Cardiomyopathy is a progressive disease of the heart muscle. In this condition, the heart is abnormally enlarged, stiffened and/or thickened and weakened in its contractility. Sometimes scar tissue replaces the muscle tissues. This weakening or change in the heart muscle can lead to heart failure; irregular heartbeats called arrhythmias; blood clots; heart murmurs; cardiac arrest; and sudden death. Cardiomyopathy can be acquired or inherited, and it can affect people of all ages; however, people in certain age groups are more likely to have certain types of cardiomyopathy.
The three main types of cardiomyopathy are dilated, hypertrophic and restrictive. In dilated cardiomyopathy, the most common form of cardiomyopathy, the heart is weak and enlarged so it cannot pump blood efficiently. Different medical problems cause dilated cardiomyopathy. In the United States, nearly half a million people develop this condition every year.
Hypertrophic cardiomyopathy (HCM) is a condition where the heart muscle thickens, making it harder for the blood to leave the heart. This type of cardiomyopathy is normally passed down through families and is often present as a birth defect.
Restrictive cardiomyopathy is the least common form of the disease. It is a group of disorders where the heart cannot properly expand and fill with blood between heartbeats because the heart muscles are stiff.
Some people who develop cardiomyopathy have no signs and symptoms during the initial stages of the disease, but as the condition advances, signs and symptoms do appear. These may include dyspnea on exertion or shortness of breath; bloating of the abdomen due to ascites; dizziness and syncope; cardiac arrhythmias; and edema of the lower extremities.

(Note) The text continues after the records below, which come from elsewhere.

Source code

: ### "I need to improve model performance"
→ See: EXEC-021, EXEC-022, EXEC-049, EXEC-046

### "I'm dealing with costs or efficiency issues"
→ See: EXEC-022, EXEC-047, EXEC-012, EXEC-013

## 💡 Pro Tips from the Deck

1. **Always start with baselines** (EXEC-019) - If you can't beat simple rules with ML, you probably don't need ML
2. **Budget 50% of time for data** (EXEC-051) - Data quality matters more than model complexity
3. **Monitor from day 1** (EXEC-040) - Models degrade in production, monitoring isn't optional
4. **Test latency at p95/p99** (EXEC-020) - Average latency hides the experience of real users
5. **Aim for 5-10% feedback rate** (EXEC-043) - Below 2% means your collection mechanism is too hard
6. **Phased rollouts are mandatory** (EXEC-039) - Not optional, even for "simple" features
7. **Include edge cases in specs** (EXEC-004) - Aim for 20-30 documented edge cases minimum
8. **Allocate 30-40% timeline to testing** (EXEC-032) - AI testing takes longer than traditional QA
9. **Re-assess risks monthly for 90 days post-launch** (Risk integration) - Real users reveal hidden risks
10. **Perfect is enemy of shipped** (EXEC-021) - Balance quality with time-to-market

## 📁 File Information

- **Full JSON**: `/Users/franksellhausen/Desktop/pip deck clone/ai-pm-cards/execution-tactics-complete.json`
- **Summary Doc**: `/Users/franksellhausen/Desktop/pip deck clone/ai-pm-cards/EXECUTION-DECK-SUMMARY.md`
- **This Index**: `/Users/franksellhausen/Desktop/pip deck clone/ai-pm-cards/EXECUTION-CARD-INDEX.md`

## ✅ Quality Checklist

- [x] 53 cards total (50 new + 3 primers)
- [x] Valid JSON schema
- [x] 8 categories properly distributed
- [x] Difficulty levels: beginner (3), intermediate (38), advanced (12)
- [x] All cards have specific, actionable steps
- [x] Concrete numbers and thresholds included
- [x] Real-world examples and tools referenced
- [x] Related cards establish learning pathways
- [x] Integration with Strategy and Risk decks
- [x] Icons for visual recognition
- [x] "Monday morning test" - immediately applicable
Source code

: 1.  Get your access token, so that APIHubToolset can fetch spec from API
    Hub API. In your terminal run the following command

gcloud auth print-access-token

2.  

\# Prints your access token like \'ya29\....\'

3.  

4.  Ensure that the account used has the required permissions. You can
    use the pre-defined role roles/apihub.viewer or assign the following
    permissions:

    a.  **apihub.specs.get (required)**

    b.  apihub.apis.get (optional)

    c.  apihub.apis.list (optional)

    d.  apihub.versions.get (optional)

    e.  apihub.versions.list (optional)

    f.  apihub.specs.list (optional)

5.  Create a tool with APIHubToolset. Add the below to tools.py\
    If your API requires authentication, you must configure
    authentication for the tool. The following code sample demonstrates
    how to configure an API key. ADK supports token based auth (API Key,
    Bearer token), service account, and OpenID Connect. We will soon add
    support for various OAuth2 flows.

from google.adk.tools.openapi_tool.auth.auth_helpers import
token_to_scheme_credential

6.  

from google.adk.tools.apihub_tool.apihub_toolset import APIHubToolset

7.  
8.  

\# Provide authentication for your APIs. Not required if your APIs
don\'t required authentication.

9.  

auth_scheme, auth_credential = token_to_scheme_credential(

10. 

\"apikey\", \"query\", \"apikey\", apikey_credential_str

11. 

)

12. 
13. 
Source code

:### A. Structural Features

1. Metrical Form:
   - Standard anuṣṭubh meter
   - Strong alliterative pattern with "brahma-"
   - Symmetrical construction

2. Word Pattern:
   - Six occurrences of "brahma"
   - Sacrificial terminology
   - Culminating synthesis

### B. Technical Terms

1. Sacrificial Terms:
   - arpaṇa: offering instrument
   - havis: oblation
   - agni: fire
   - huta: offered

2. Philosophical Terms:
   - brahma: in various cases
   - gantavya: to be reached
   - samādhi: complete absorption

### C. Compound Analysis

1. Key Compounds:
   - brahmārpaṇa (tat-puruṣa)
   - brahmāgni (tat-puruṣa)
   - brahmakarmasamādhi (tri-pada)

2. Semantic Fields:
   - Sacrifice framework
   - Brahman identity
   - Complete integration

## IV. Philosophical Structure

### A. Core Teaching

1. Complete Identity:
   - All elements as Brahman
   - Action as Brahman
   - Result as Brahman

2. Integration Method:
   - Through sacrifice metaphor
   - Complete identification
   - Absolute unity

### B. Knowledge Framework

Based on the particular case and its symptoms, a physician may recommend patients undergo an electrocardiogram, chest X-ray or echocardiogram, an MRI or advanced tests such as cardiac catheterization.
Most of the time, the cause of cardiomyopathy is unknown. However, possible causes include valvular or coronary heart disease; long-term, untreated hypertension; cardiac muscle damage from a previous myocardial infarction; chronic tachycardia; metabolic disorders such as diabetes or thyroid disease; severe obesity; and connective tissue diseases such as rheumatoid and lupus erythematosis. Other causes include nutritional deficiencies of essential minerals or vitamins such as vitamin B1, calcium, selenium and magnesium; pregnancy; excessive use of alcohol over many years; and abuse of antidepressant medications or cocaine. Cardiomyopathy may also occur due to the use of certain chemotherapy drugs. Viral infections may injure the heart and trigger cardiomyopathy and iron buildup in the heart muscle (hemochromatosis).
Cardiomyopathy can be treated, though the treatment depends on the type and how serious it is. Treatment may include changes in lifestyle and medications; surgically implanted devices; or, in severe cases, a heart transplant. Depending on the case, angiotensin-converting enzyme (ACE) inhibitors and beta blocker medications may be used to allow the heart to beat more efficiently, thus increasing cardiac output. If congestive heart failure symptoms exist, diuretics along with diet changes and salt restriction may be used to help prevent fluid retention and decrease the heart’s workload. When diagnosed early, treatment may prevent the disease from worsening.
To reduce the chance of heart failure, the physician may recommend the patient avoid conditions that may lead to a weak heart, such as controlling high blood pressure with diet and exercise and avoiding abuse of alcohol or cocaine. Other recommended lifestyle changes may include losing excess weight, smoking cessation and eating a well-balanced, low-sodium diet.